Le lieu ou l’occasion dans lesquels le dialogue se déroule en influencent le contenu
L’usage que je fais du langage dépend de la personne avec qui je parle : est-ce un amant ? quelqu’un de proche ? Les mots seront alors plus intimes que s’il s’agit d’une connaissance, voire de quelqu’un dont je me méfie. Le lieu ou l’occasion dans lesquels le dialogue se déroule en influencent également le contenu. Je ne m’exprime pas de la même manière à la fin d’une soirée arrosée avec mes potes ou lors d’une réunion de travail avec le directeur de ma boîte. La voix, c’est une réalité, mais il ne s’agit pas d’une constante inaltérable et il faut savoir la moduler en fonction des événements qui se déroulent dans le roman.
Et puis, j’ai parlé de « voix » jusqu’ici, mais ce terme bien pratique ne couvre pas toutes les situations. La gestuelle, le langage corporel d’un personnage fait partie de sa voix tout autant que ses tournures de phrases. C’est une dimension dont il ne faut pas faire abstraction : certaines personnes parlent avec les mains, certains font des bruits de bouche quand ils sont nerveux, clignent des yeux quand ils se concentrent, hochent la tête plutôt que de dire « oui. » En intégrant cette dimension non-verbale dans votre réflexion, vous rajouterez beaucoup de naturel à la manière dont vos personnages s’expriment.
Cette question du « naturel », d’ailleurs, est cruciale sur un autre plan. J’ai eu l’occasion de le dire : les dialogues ne sont qu’une approximation du vrai langage parlé, une abstraction qui fait écho au réel sans le reproduire exactement. Cela laisse une grande marge de manœuvre à l’auteur, entre une tendance naturaliste qui se préoccupe principalement d’écrire des dialogues qui « sonnent vrai » et une tendance dramatiste qui préfère les dialogues qui « sonnent bien. »
Certains personnages n’auront pas l’esprit aussi affûté que le vôtre
De nombreux auteurs, charmés par les belles plumes du cinéma et de la télévision, ont tendance à vouloir écrire des dialogues qui fusent, plein de bons mots, de rythme, de rebondissements. S’il s’agit d’une option tout à fait viable, gardez tout de même à l’esprit qu’elle s’oppose frontalement au souci de trouver la voix de chaque personnage. À partir du moment où tout le monde est un rhéteur redoutable, spirituel, sarcastique et raffiné, cela va peut-être rendre vos dialogues plus percutants, mais l’individualité de vos personnages va en souffrir, et le risque, c’est d’aboutir à une uniformité ennuyeuse à lire.

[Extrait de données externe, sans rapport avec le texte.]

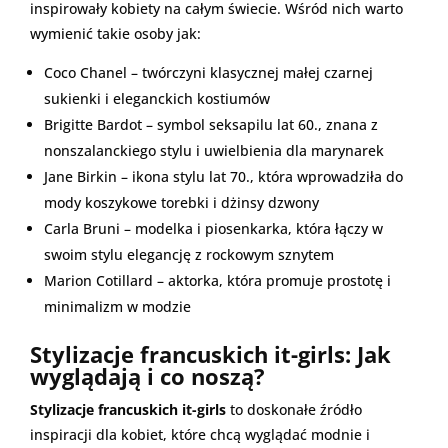
inspirowały kobiety na całym świecie. Wśród nich warto
wymienić takie osoby jak:
Coco Chanel – twórczyni klasycznej małej czarnej
sukienki i eleganckich kostiumów
Brigitte Bardot – symbol seksapilu lat 60., znana z
nonszalanckiego stylu i uwielbienia dla marynarek
Jane Birkin – ikona stylu lat 70., która wprowadziła do
mody koszykowe torebki i dżinsy dzwony
Carla Bruni – modelka i piosenkarka, która łączy w
swoim stylu elegancję z rockowym sznytem
Marion Cotillard – aktorka, która promuje prostotę i
minimalizm w modzie
Stylizacje francuskich it-girls: Jak
wyglądają i co noszą?
Stylizacje francuskich it-girls
to doskonałe źródło
inspiracji dla kobiet, które chcą wyglądać modnie i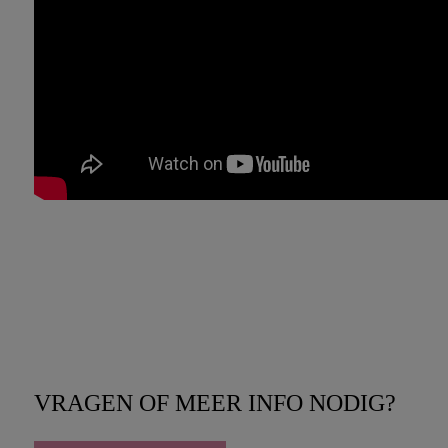
VRAGEN OF MEER INFO NODIG?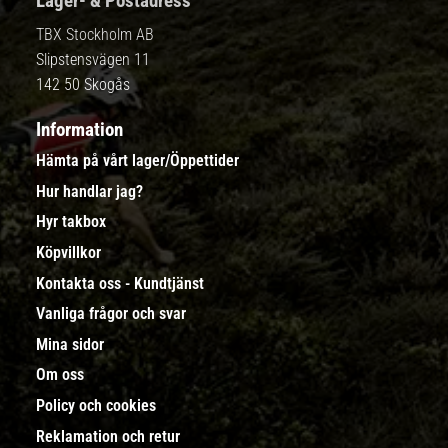
Lager- & Postadress
TBX Stockholm AB
Slipstensvägen 11
142 50 Skogås
Information
Hämta på vårt lager/Öppettider
Hur handlar jag?
Hyr takbox
Köpvillkor
Kontakta oss - Kundtjänst
Vanliga frågor och svar
Mina sidor
Om oss
Policy och cookies
Reklamation och retur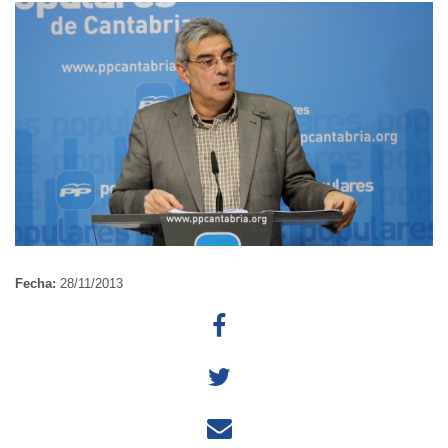
Fecha:
28/11/2013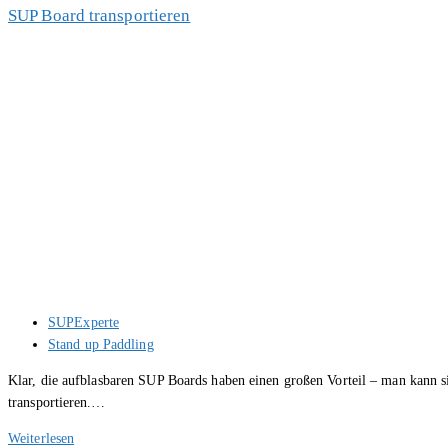
up
SUP Board transportieren
Paddling
im
Winter
–
eine
gute
SUP
Idee?
Beitrags-
SUPExperte
Autor:
Beitrags-
Stand up Paddling
Kategorie:
Klar, die aufblasbaren SUP Boards haben einen großen Vorteil – man kann
transportieren.…
SUP
Weiterlesen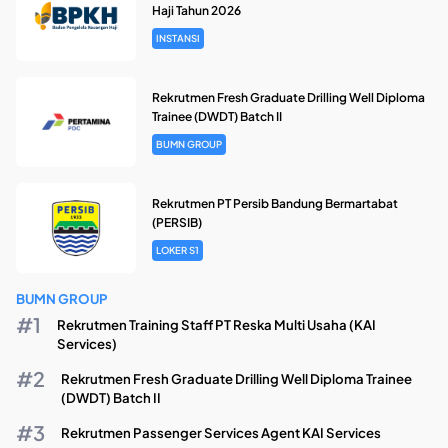
Haji Tahun 2026
INSTANSI
Rekrutmen Fresh Graduate Drilling Well Diploma
Trainee (DWDT) Batch II
BUMN GROUP
Rekrutmen PT Persib Bandung Bermartabat
(PERSIB)
LOKER S1
BUMN GROUP
Rekrutmen Training Staff PT Reska Multi Usaha (KAI
Services)
Rekrutmen Fresh Graduate Drilling Well Diploma Trainee
(DWDT) Batch II
Rekrutmen Passenger Services Agent KAI Services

En d’autres termes, pour trouver la voix de vos personnages, et donc pour qu’ils existent à travers leurs mots, il faut accepter que certains d’entre eux n’auront pas l’esprit aussi affûté que le vôtre, et que certaines de leurs répliques sembleront ternes. Si cela peut sembler être un sacrifice, le résultat d’ensemble sera plus distinctif et plus agréable à lire.